Abstecher nach Trakai – Litauische Geschichte zum Anfassen

Trakai liegt knapp 30 Kilometer westlich von Vilnius und ist durch eine elektrifizierten Bahnstrecke mit der Hauptstadt verbunden. Der Regionalzug braucht eine gute halbe Stunde, fährt nur ein paarmal am Tag und ist daher gut besetzt.
Die Endstation befindet sich direkt an einem weiten Sees mit tiefblauem Wasser. Ein ruhiger, schattiger Weg führt ein ganzes Stück weit am Ufer entlang. Das Zentrum des Ortes – der immerhin im späten Mittelalter mal Hauptstadt des Litauischen Großfürstentums war – besteht aus fröhlich bunt gestrichenen Holzhäusern, dörflich und fast skandinavisch. Nur zum Ufer hin wird es dann ein bisschen touristisch mit Cafés, Restaurants, der einen oder anderen Andenkenbude und mehreren Ausflugsbötchen. Angesichts der Tatsache, dass dieser Ort eine der wichtigsten Touristenattraktionen im Land ist, ist das alles hier sehr angenehm entspannt.
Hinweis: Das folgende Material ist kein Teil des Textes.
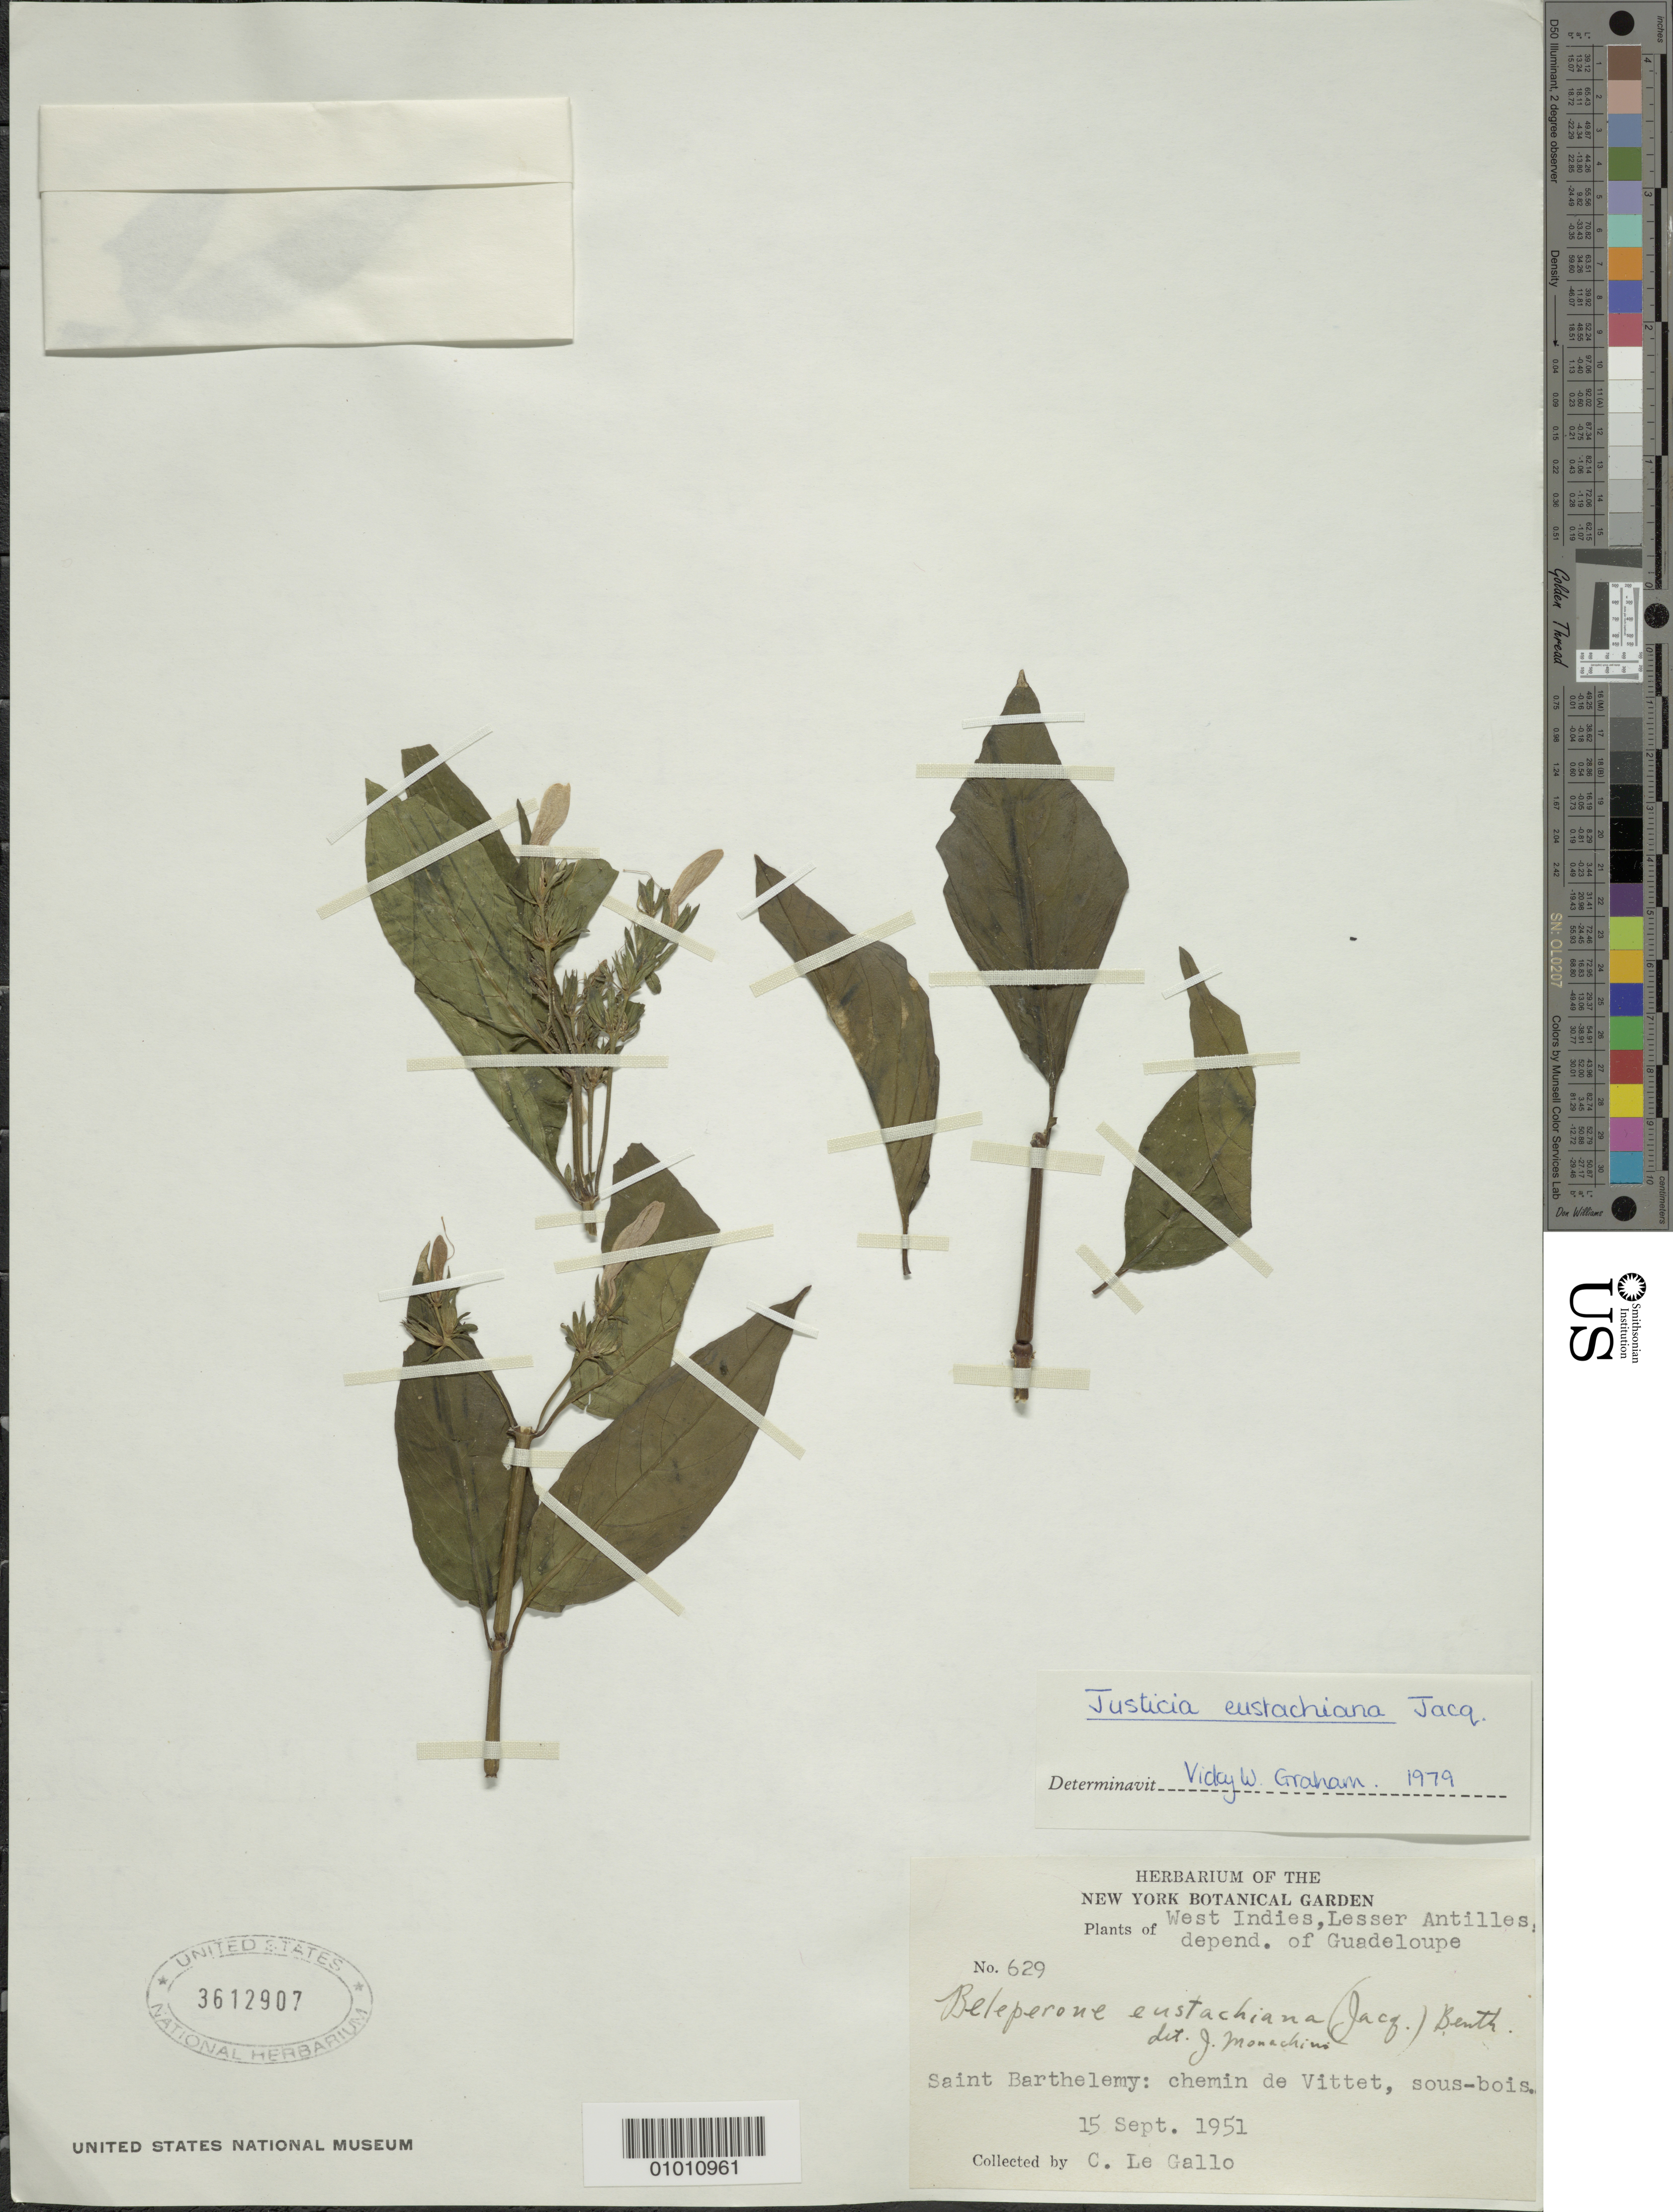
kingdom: Plantae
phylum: Tracheophyta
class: Magnoliopsida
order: Lamiales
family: Acanthaceae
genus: Justicia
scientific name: Justicia eustachiana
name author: Jacq.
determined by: Graham, V. W.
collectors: C. Le Gallo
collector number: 629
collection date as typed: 15 Sep 1951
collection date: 1951-09-15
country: Saint Barthélemy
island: St. Barthélemy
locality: Chemin de Vittet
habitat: Sous-bois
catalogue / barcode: US 3612907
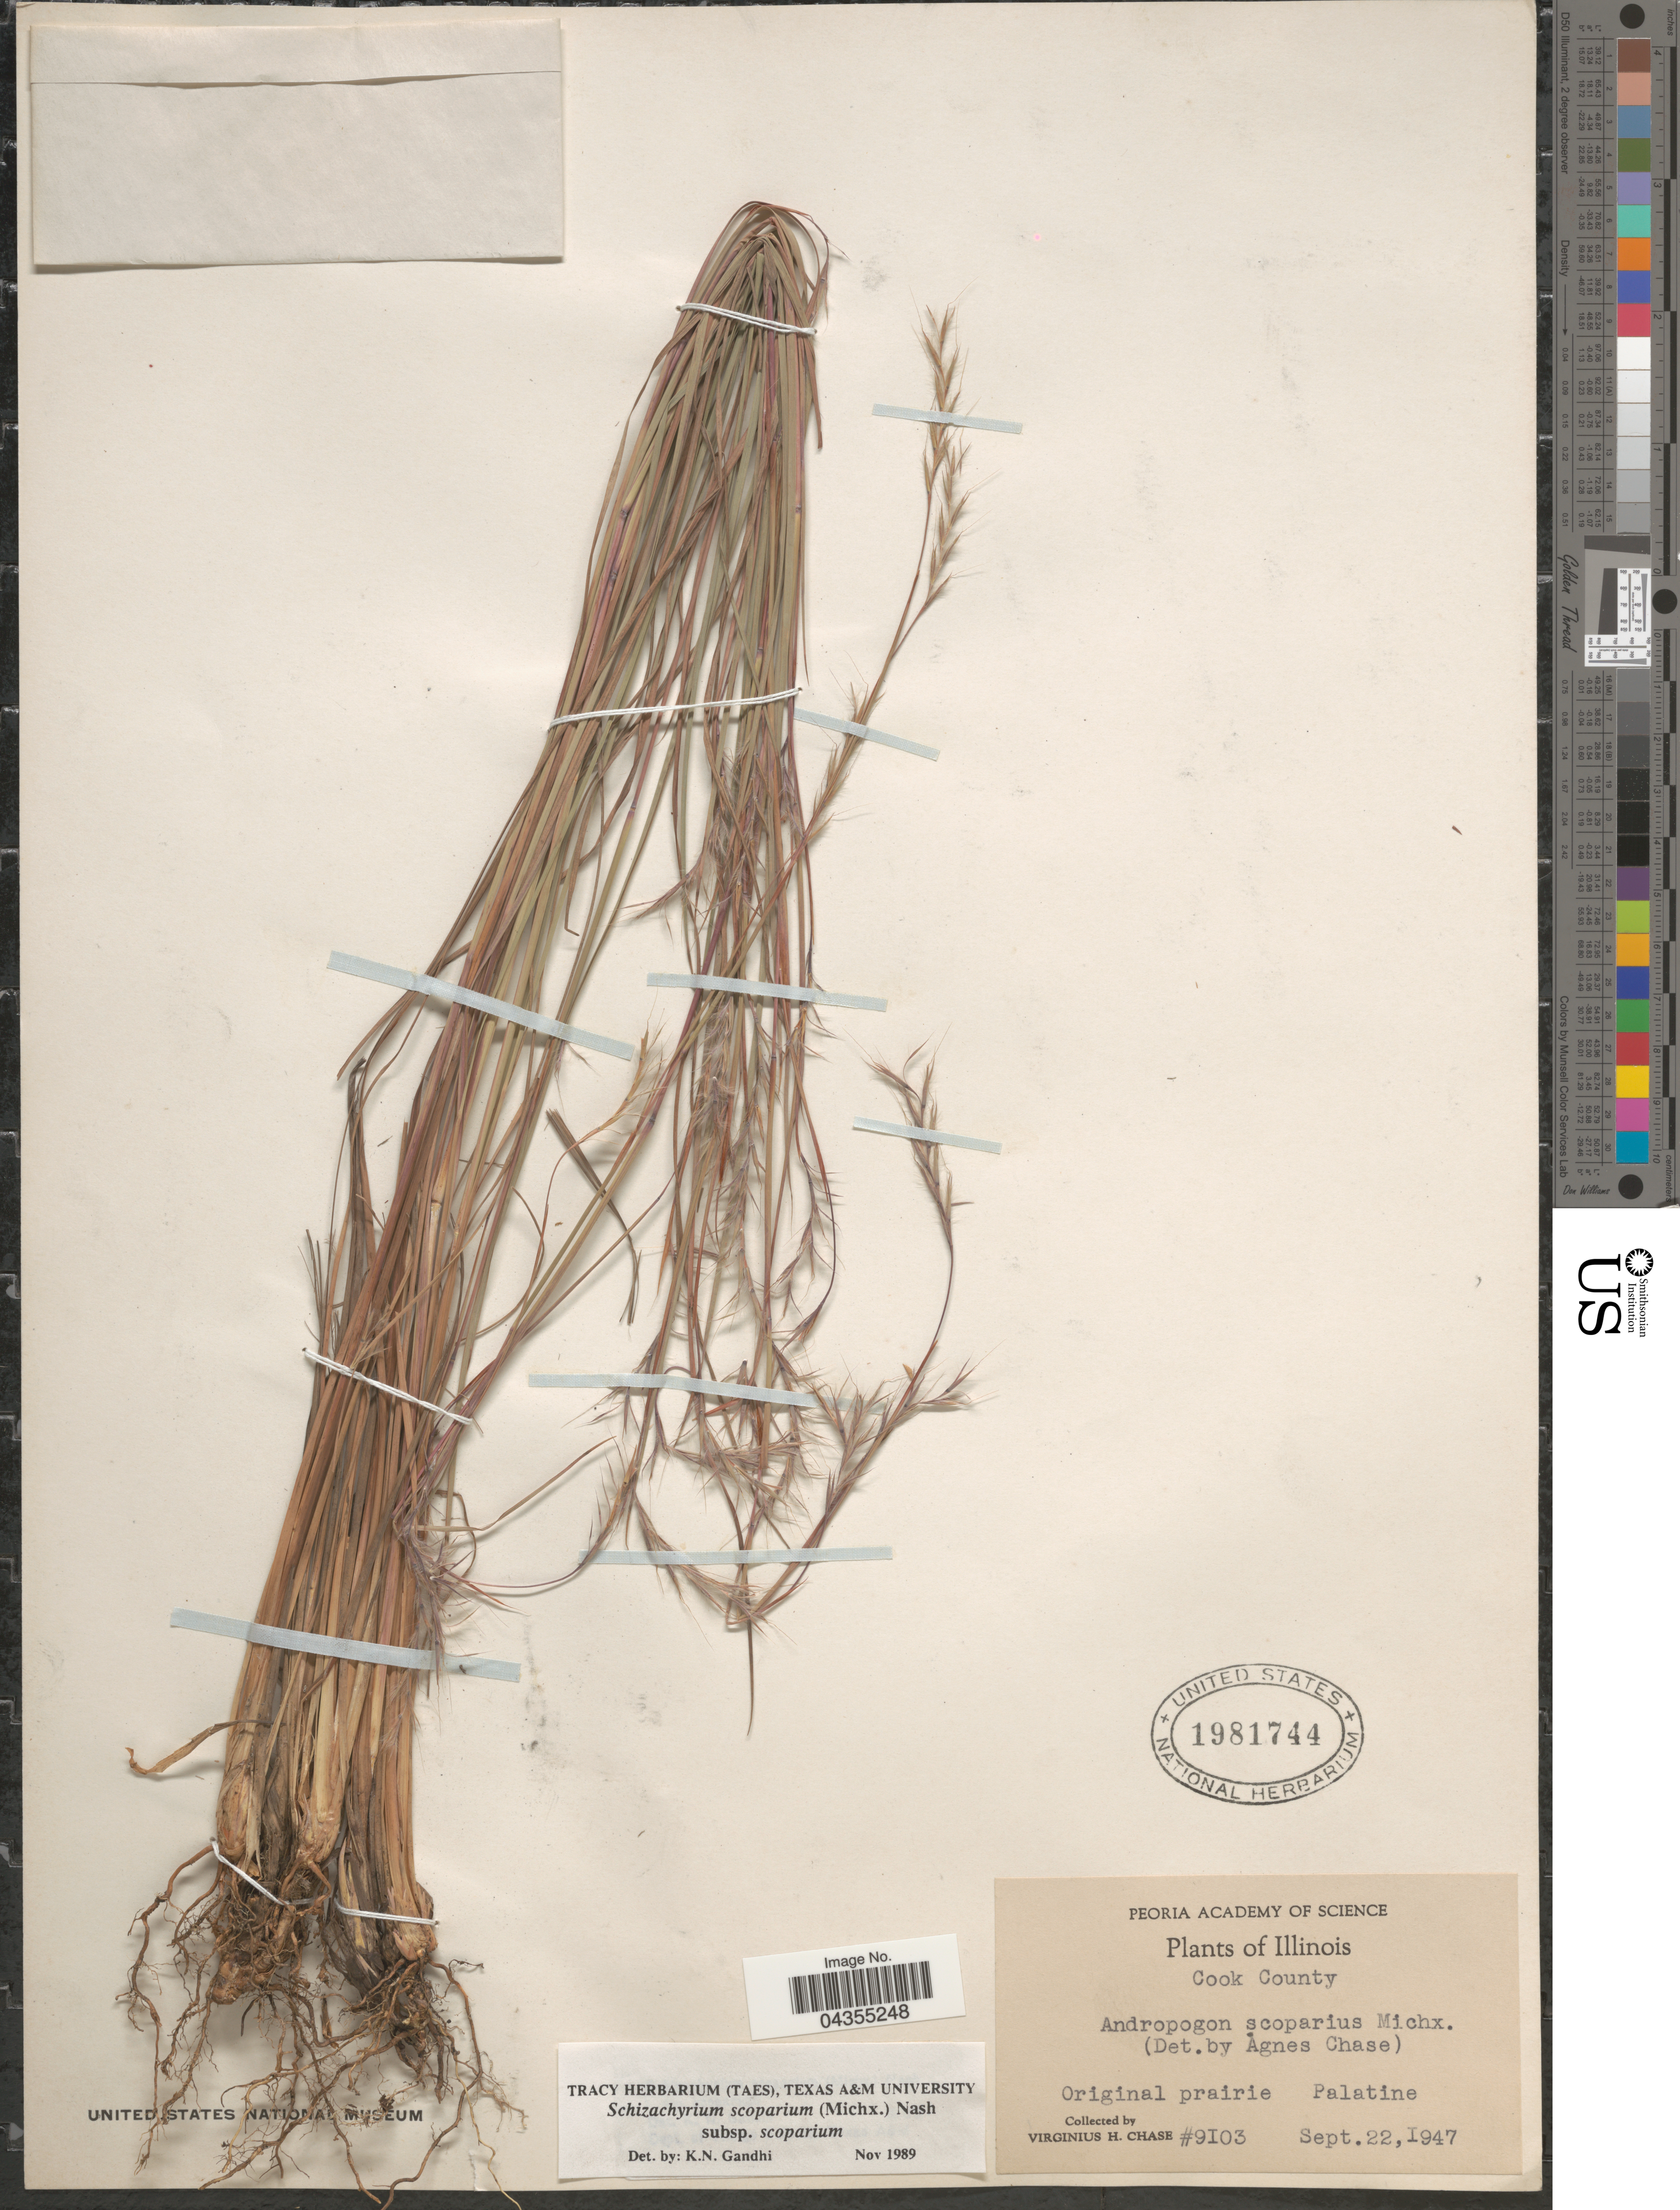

Eine hölzerne Fußgängerbrücke führt auf eine Insel und von dort geht es weiter zu der berühmten Wasserburg. Der erste Anblick ist – angesichts der zahlreichen geschönten Bilder, die im Netz kursieren – fast enttäuschend: das Hauptgebäude mit dem Donjon ist eingerüstet und das rote Ziegelmauerwerk der Türme ist eindeutig ziemlich modern. Im Innenhof stehen nachgebaute mittelalterliche Gerätschaften herum und die Angestellte an der Kasse macht gerade Pause.
Beim Rundgang durch das Burgmuseum finden wir heraus: mit dem Bau dieser Burg wurde im frühen 14. Jahrhundert begonnen, war zeitweise als Residenz von Großfürst Gediminas, unter dem Litauen zu einer Großmacht wurde, die sich bis ans Schwarze Meer erstreckte. Einer seiner Nachfolger, Vytautas brachte in seinem Gefolge eine Anzahl von Tataren und Karäern aus der Krim nach Trakai und siedelte sie hier an. Die Karäer sind eine turk-sprachige Volksgruppe jüdischen Glaubens – und ein paar Familien dieser Minderheit leben wohl immer noch hier.
Im Verlauf der Jahrhunderte verlor die Burg an Bedeutung und war im 18. und 19. Jahrhundert ziemlich verfallen. Erst im späten 19. Jahrhundert begann man mit dem Wiederaufbau, der bis jetzt noch nicht abgeschlossen ist.